WHAT THE EXERCISE ASKS
Reproduce the following listing word for word, from the first line to the last.

____________________

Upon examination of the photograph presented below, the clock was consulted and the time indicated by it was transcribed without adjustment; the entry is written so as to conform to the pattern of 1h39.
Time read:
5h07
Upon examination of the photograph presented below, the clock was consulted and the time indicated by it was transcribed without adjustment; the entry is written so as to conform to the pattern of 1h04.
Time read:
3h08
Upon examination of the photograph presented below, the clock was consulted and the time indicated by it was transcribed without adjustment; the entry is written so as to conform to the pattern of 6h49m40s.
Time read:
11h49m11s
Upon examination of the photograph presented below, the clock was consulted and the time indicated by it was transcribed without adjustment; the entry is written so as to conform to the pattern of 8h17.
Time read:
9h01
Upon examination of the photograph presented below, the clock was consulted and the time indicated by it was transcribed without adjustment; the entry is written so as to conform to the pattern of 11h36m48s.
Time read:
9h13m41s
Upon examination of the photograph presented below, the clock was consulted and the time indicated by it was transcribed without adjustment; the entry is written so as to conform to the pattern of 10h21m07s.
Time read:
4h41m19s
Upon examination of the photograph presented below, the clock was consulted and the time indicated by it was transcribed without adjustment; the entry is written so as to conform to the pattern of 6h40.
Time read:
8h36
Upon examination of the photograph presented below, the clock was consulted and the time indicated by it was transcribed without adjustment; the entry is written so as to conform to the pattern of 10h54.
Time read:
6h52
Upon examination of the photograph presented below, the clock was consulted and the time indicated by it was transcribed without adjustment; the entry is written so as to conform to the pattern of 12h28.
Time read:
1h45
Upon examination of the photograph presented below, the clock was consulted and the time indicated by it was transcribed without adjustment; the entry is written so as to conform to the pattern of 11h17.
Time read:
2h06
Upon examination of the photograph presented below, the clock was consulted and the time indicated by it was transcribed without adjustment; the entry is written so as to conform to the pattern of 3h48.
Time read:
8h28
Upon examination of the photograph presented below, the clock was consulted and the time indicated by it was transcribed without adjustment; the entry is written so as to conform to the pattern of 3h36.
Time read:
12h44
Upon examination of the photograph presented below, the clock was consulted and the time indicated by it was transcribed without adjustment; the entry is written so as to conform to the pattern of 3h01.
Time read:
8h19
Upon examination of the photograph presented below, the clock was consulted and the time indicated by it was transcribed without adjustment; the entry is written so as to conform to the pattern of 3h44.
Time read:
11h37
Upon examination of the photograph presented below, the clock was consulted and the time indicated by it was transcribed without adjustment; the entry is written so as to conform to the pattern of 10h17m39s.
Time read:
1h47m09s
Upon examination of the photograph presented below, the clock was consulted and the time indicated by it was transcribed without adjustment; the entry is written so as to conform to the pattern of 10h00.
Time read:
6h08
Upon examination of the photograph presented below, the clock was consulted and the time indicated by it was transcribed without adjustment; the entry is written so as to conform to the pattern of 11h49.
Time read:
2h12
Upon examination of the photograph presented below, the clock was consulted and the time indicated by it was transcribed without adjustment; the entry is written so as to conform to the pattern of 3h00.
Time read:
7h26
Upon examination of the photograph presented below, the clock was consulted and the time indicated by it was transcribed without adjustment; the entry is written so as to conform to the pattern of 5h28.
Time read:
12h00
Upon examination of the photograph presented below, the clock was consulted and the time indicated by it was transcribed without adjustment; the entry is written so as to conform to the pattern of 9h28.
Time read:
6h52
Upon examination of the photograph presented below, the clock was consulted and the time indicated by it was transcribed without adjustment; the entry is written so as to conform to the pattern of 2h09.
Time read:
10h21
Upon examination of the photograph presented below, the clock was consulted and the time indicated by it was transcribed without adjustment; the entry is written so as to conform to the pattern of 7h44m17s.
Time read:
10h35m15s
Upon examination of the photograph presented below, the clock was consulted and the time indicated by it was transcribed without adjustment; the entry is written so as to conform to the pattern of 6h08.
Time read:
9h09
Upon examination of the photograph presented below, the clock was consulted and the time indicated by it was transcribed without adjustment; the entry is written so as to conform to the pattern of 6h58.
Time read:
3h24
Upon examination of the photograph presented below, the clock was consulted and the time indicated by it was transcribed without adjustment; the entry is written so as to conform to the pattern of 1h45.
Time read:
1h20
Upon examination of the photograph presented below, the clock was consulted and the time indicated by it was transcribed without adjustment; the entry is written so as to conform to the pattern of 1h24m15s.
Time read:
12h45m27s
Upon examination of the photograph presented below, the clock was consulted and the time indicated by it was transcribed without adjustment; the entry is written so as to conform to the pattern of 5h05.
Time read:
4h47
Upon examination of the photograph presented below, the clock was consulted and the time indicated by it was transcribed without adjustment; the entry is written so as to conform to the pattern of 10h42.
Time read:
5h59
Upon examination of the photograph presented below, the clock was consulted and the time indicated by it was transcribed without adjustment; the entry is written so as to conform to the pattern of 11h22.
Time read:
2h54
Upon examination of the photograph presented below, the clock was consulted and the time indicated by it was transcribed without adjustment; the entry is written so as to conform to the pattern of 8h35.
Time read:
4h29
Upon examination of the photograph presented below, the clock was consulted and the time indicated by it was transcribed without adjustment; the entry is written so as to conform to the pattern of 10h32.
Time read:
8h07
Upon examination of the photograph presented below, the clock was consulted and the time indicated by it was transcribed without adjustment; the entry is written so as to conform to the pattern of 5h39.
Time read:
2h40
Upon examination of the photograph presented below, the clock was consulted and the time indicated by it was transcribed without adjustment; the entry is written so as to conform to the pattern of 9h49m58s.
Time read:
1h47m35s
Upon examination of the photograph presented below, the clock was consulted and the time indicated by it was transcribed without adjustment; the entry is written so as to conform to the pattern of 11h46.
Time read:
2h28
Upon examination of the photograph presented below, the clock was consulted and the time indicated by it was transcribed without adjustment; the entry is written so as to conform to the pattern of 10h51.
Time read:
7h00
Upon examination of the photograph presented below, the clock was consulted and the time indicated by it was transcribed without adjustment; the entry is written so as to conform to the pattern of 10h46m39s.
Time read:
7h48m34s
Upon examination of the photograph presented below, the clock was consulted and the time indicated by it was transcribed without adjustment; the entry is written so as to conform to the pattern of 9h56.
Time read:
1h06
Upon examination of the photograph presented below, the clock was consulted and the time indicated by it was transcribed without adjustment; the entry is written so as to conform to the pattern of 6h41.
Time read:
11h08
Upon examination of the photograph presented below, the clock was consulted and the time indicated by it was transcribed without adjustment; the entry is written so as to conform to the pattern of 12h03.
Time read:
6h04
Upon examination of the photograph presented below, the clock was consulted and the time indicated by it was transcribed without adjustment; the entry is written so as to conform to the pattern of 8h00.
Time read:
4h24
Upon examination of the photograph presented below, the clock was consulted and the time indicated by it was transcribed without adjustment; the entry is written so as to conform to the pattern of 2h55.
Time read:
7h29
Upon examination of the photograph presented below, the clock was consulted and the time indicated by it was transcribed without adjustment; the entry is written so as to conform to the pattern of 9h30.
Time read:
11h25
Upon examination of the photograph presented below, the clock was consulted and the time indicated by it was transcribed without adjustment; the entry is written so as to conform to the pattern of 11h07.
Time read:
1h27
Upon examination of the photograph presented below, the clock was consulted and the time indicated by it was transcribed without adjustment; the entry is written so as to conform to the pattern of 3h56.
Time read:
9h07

____________________

EXERCISE OUTPUT
Upon examination of the photograph presented below, the clock was consulted and the time indicated by it was transcribed without adjustment; the entry is written so as to conform to the pattern of 1h39.
Time read:
5h07
Upon examination of the photograph presented below, the clock was consulted and the time indicated by it was transcribed without adjustment; the entry is written so as to conform to the pattern of 1h04.
Time read:
3h08
Upon examination of the photograph presented below, the clock was consulted and the time indicated by it was transcribed without adjustment; the entry is written so as to conform to the pattern of 6h49m40s.
Time read:
11h49m11s
Upon examination of the photograph presented below, the clock was consulted and the time indicated by it was transcribed without adjustment; the entry is written so as to conform to the pattern of 8h17.
Time read:
9h01
Upon examination of the photograph presented below, the clock was consulted and the time indicated by it was transcribed without adjustment; the entry is written so as to conform to the pattern of 11h36m48s.
Time read:
9h13m41s
Upon examination of the photograph presented below, the clock was consulted and the time indicated by it was transcribed without adjustment; the entry is written so as to conform to the pattern of 10h21m07s.
Time read:
4h41m19s
Upon examination of the photograph presented below, the clock was consulted and the time indicated by it was transcribed without adjustment; the entry is written so as to conform to the pattern of 6h40.
Time read:
8h36
Upon examination of the photograph presented below, the clock was consulted and the time indicated by it was transcribed without adjustment; the entry is written so as to conform to the pattern of 10h54.
Time read:
6h52
Upon examination of the photograph presented below, the clock was consulted and the time indicated by it was transcribed without adjustment; the entry is written so as to conform to the pattern of 12h28.
Time read:
1h45
Upon examination of the photograph presented below, the clock was consulted and the time indicated by it was transcribed without adjustment; the entry is written so as to conform to the pattern of 11h17.
Time read:
2h06
Upon examination of the photograph presented below, the clock was consulted and the time indicated by it was transcribed without adjustment; the entry is written so as to conform to the pattern of 3h48.
Time read:
8h28
Upon examination of the photograph presented below, the clock was consulted and the time indicated by it was transcribed without adjustment; the entry is written so as to conform to the pattern of 3h36.
Time read:
12h44
Upon examination of the photograph presented below, the clock was consulted and the time indicated by it was transcribed without adjustment; the entry is written so as to conform to the pattern of 3h01.
Time read:
8h19
Upon examination of the photograph presented below, the clock was consulted and the time indicated by it was transcribed without adjustment; the entry is written so as to conform to the pattern of 3h44.
Time read:
11h37
Upon examination of the photograph presented below, the clock was consulted and the time indicated by it was transcribed without adjustment; the entry is written so as to conform to the pattern of 10h17m39s.
Time read:
1h47m09s
Upon examination of the photograph presented below, the clock was consulted and the time indicated by it was transcribed without adjustment; the entry is written so as to conform to the pattern of 10h00.
Time read:
6h08
Upon examination of the photograph presented below, the clock was consulted and the time indicated by it was transcribed without adjustment; the entry is written so as to conform to the pattern of 11h49.
Time read:
2h12
Upon examination of the photograph presented below, the clock was consulted and the time indicated by it was transcribed without adjustment; the entry is written so as to conform to the pattern of 3h00.
Time read:
7h26
Upon examination of the photograph presented below, the clock was consulted and the time indicated by it was transcribed without adjustment; the entry is written so as to conform to the pattern of 5h28.
Time read:
12h00
Upon examination of the photograph presented below, the clock was consulted and the time indicated by it was transcribed without adjustment; the entry is written so as to conform to the pattern of 9h28.
Time read:
6h52
Upon examination of the photograph presented below, the clock was consulted and the time indicated by it was transcribed without adjustment; the entry is written so as to conform to the pattern of 2h09.
Time read:
10h21
Upon examination of the photograph presented below, the clock was consulted and the time indicated by it was transcribed without adjustment; the entry is written so as to conform to the pattern of 7h44m17s.
Time read:
10h35m15s
Upon examination of the photograph presented below, the clock was consulted and the time indicated by it was transcribed without adjustment; the entry is written so as to conform to the pattern of 6h08.
Time read:
9h09
Upon examination of the photograph presented below, the clock was consulted and the time indicated by it was transcribed without adjustment; the entry is written so as to conform to the pattern of 6h58.
Time read:
3h24
Upon examination of the photograph presented below, the clock was consulted and the time indicated by it was transcribed without adjustment; the entry is written so as to conform to the pattern of 1h45.
Time read:
1h20
Upon examination of the photograph presented below, the clock was consulted and the time indicated by it was transcribed without adjustment; the entry is written so as to conform to the pattern of 1h24m15s.
Time read:
12h45m27s
Upon examination of the photograph presented below, the clock was consulted and the time indicated by it was transcribed without adjustment; the entry is written so as to conform to the pattern of 5h05.
Time read:
4h47
Upon examination of the photograph presented below, the clock was consulted and the time indicated by it was transcribed without adjustment; the entry is written so as to conform to the pattern of 10h42.
Time read:
5h59
Upon examination of the photograph presented below, the clock was consulted and the time indicated by it was transcribed without adjustment; the entry is written so as to conform to the pattern of 11h22.
Time read:
2h54
Upon examination of the photograph presented below, the clock was consulted and the time indicated by it was transcribed without adjustment; the entry is written so as to conform to the pattern of 8h35.
Time read:
4h29
Upon examination of the photograph presented below, the clock was consulted and the time indicated by it was transcribed without adjustment; the entry is written so as to conform to the pattern of 10h32.
Time read:
8h07
Upon examination of the photograph presented below, the clock was consulted and the time indicated by it was transcribed without adjustment; the entry is written so as to conform to the pattern of 5h39.
Time read:
2h40
Upon examination of the photograph presented below, the clock was consulted and the time indicated by it was transcribed without adjustment; the entry is written so as to conform to the pattern of 9h49m58s.
Time read:
1h47m35s
Upon examination of the photograph presented below, the clock was consulted and the time indicated by it was transcribed without adjustment; the entry is written so as to conform to the pattern of 11h46.
Time read:
2h28
Upon examination of the photograph presented below, the clock was consulted and the time indicated by it was transcribed without adjustment; the entry is written so as to conform to the pattern of 10h51.
Time read:
7h00
Upon examination of the photograph presented below, the clock was consulted and the time indicated by it was transcribed without adjustment; the entry is written so as to conform to the pattern of 10h46m39s.
Time read:
7h48m34s
Upon examination of the photograph presented below, the clock was consulted and the time indicated by it was transcribed without adjustment; the entry is written so as to conform to the pattern of 9h56.
Time read:
1h06
Upon examination of the photograph presented below, the clock was consulted and the time indicated by it was transcribed without adjustment; the entry is written so as to conform to the pattern of 6h41.
Time read:
11h08
Upon examination of the photograph presented below, the clock was consulted and the time indicated by it was transcribed without adjustment; the entry is written so as to conform to the pattern of 12h03.
Time read:
6h04
Upon examination of the photograph presented below, the clock was consulted and the time indicated by it was transcribed without adjustment; the entry is written so as to conform to the pattern of 8h00.
Time read:
4h24
Upon examination of the photograph presented below, the clock was consulted and the time indicated by it was transcribed without adjustment; the entry is written so as to conform to the pattern of 2h55.
Time read:
7h29
Upon examination of the photograph presented below, the clock was consulted and the time indicated by it was transcribed without adjustment; the entry is written so as to conform to the pattern of 9h30.
Time read:
11h25
Upon examination of the photograph presented below, the clock was consulted and the time indicated by it was transcribed without adjustment; the entry is written so as to conform to the pattern of 11h07.
Time read:
1h27
Upon examination of the photograph presented below, the clock was consulted and the time indicated by it was transcribed without adjustment; the entry is written so as to conform to the pattern of 3h56.
Time read:
9h07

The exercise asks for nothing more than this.